From here on out the cast of characters was in constant flux. Lovano conducted a few tenor battles with Ernie Krivda; ran throughthe "Northeast Ohio Suite" with his brother, drummer Anthony Lovano and bassist Jeff Anastesia; teamed up with old classmates, drummer Carmen Castaldi and bassist Ron Smith, for a tribute to late Cleveland saxophonist Albert Ayler; and went full bore on Oscar Pettiford's "Blues in the Closet," with a host of long-time Cleveland players: organist Eddie Baccus Sr., drummer Greg Bandy, trumpeters Kenny Davis and Carl Lovano (Joe's uncle), vibraphonist Ron Busch and Krivda. Multiplayer reviews like this rarely maintain cohesiveness or sustain a mood, and this one was no exception. But it was good fun, and Lovano showed off his enviable range on tenor, G mezzo soprano and double-soprano autochrome to the delight of the hometown crowd.

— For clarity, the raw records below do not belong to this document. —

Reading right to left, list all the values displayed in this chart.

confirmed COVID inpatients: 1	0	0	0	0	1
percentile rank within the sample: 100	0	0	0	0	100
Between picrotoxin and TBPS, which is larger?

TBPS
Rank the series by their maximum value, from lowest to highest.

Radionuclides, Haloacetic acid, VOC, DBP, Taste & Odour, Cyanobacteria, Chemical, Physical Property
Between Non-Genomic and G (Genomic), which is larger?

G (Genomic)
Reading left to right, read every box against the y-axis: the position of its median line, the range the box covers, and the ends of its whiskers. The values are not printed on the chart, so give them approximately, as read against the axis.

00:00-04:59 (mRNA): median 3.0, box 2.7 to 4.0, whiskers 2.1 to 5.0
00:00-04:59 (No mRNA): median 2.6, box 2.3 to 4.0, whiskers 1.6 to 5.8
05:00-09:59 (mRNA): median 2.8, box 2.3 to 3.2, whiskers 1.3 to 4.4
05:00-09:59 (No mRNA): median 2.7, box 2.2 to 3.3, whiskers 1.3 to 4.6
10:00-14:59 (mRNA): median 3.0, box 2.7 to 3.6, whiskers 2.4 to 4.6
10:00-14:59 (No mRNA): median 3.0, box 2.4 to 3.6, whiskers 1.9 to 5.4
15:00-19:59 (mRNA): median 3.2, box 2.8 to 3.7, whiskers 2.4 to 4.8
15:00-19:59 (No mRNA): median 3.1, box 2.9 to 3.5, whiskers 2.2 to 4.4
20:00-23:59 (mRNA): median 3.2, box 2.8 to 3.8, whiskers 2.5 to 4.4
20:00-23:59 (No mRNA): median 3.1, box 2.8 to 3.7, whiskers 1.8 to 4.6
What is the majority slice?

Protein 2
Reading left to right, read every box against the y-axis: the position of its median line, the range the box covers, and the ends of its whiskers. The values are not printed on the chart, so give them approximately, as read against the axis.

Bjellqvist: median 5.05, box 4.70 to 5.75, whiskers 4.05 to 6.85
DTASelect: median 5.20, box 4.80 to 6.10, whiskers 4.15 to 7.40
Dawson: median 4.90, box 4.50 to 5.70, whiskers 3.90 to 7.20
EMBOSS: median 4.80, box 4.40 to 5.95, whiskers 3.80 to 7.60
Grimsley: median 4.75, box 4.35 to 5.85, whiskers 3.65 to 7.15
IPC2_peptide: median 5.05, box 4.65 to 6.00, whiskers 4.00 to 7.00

Farinacci likewise charmed the natives. Mixing strong, well-articulated trumpet and flugelhorn lines with a well-oiled hometown standup routine (his 80-something "Nana" never escapes a callout and good-natured ribbing), the latter-day Rat Packer with a horn displayed not only supreme ease and confidence onstage, but took complete ownership of the situation—a leader in the fullest sense. And while there was plenty of space for his own soloing, that featured maturely drawn musical arcs, he gave a lot of time over to others, as well—most notably pianist Aaron Diehl, who just released his Mack Avenue debut The Bespoke Man's Narrative (2013), and singer Cecile McLorin Salvant, whose own debut on the Detroit label, Woman Child (2013), is due out later this month.

Farinacci, of course, is aware of the buzz McLorin Salvant has generated, and he featured her on half the tunes of his eight-song set. (She also figured in the final number, a jam session of sorts with local high-school students, guitarist Lucas Kadish and bassist Jamal Collins.) As it turns out, the buzz was perhaps too subdued. Salvant exercised a flamboyant actor's sensibility, her face morphing through a host of expressions as her voice effortlessly recalled the history of jazz singing. Sarah Vaughan, Ella Fitzgerald, Betty Carter, Abbey Lincoln often flipped by in the course of a single song—or even a single line. Which isn't to say Salvant was simply aping her predecessors, but that she displayed such broad familiarity with —and full command of—jazz singing that she was able to work a lyric anyway she saw fit and, just as importantly, was not only unafraid, but relished doing so, as with the insightfully comic yawn over the final word of the "Mean To Me" line "you love to see me crying." If anything, she may need to relax the throttle on her inventiveness—it can, at times, be too much to follow and digest. But wow; thrilling, nonetheless.

Natalie Cole, on the festival's final night, stuck more to the scripted melodies. Gamely battling a cold (or allergies, perhaps) the singer didn't scrimp on delivering fan favorites over the course of 90-plus minutes of music (on top of an hour set from the Clayton-Hamilton Jazz Orchestra). While some of the numbers had the feel of obligation (two songs in duet with recordings of her father, Nat King Cole—"Unforgettable" and "Acércate más"—and her hit, "Miss You Like Crazy"), others, like renditions of Charlie Chaplin's "Smile" and Etta James' trademark "At Last," were inspired. And with its high style, big band backing—and, yes, manufactured string section—the show provided a grand close to the JazzFest that is, perhaps, more festival than ever.